-------- Supplied records --------

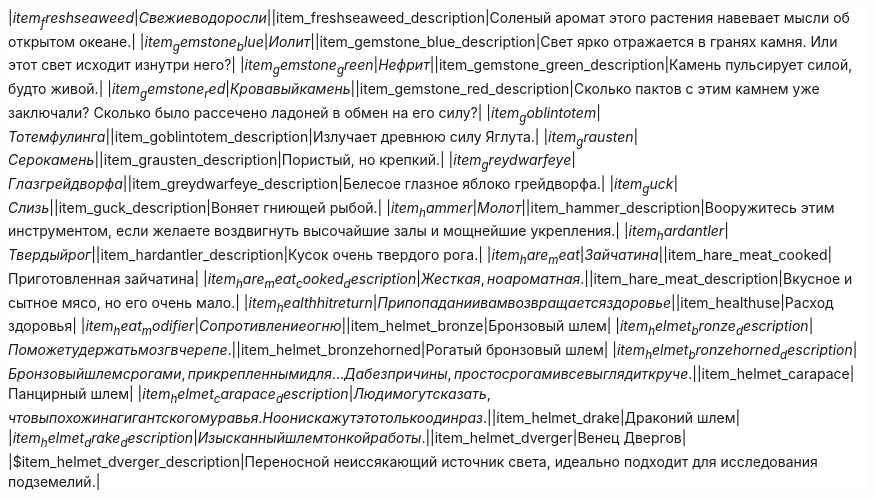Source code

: |$item_freshseaweed|Свежие водоросли|
|$item_freshseaweed_description|Соленый аромат этого растения навевает мысли об открытом океане.|
|$item_gemstone_blue|Иолит|
|$item_gemstone_blue_description|Свет ярко отражается в гранях камня. Или этот свет исходит изнутри него?|
|$item_gemstone_green|Нефрит|
|$item_gemstone_green_description|Камень пульсирует силой, будто живой.|
|$item_gemstone_red|Кровавый камень|
|$item_gemstone_red_description|Сколько пактов с этим камнем уже заключали? Сколько было рассечено ладоней в обмен на его силу?|
|$item_goblintotem|Тотем фулинга|
|$item_goblintotem_description|Излучает древнюю силу Яглута.|
|$item_grausten|Серокамень|
|$item_grausten_description|Пористый, но крепкий.|
|$item_greydwarfeye|Глаз грейдворфа|
|$item_greydwarfeye_description|Белесое глазное яблоко грейдворфа.|
|$item_guck|Слизь|
|$item_guck_description|Воняет гниющей рыбой.|
|$item_hammer|Молот|
|$item_hammer_description|Вооружитесь этим инструментом, если желаете воздвигнуть высочайшие залы и мощнейшие укрепления.|
|$item_hardantler|Твердый рог|
|$item_hardantler_description|Кусок очень твердого рога.|
|$item_hare_meat|Зайчатина|
|$item_hare_meat_cooked|Приготовленная зайчатина|
|$item_hare_meat_cooked_description|Жесткая, но ароматная.|
|$item_hare_meat_description|Вкусное и сытное мясо, но его очень мало.|
|$item_healthhitreturn|При попадании вам возвращается здоровье|
|$item_healthuse|Расход здоровья|
|$item_heat_modifier|Сопротивление огню|
|$item_helmet_bronze|Бронзовый шлем|
|$item_helmet_bronze_description|Поможет удержать мозг в черепе.|
|$item_helmet_bronzehorned|Рогатый бронзовый шлем|
|$item_helmet_bronzehorned_description|Бронзовый шлем с рогами, прикрепленными для… Да без причины, просто с рогами все выглядит круче.|
|$item_helmet_carapace|Панцирный шлем|
|$item_helmet_carapace_description|Люди могут сказать, что вы похожи на гигантского муравья. Но они скажут это только один раз.|
|$item_helmet_drake|Драконий шлем|
|$item_helmet_drake_description|Изысканный шлем тонкой работы.|
|$item_helmet_dverger|Венец Двергов|
|$item_helmet_dverger_description|Переносной неиссякающий источник света, идеально подходит для исследования подземелий.|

--------

• [What the task asks]: Please go through the listing and return each line that has "грейдворфа" in it.

• [Answer to the problem]:
|$item_greydwarfeye|Глаз грейдворфа|
|$item_greydwarfeye_description|Белесое глазное яблоко грейдворфа.|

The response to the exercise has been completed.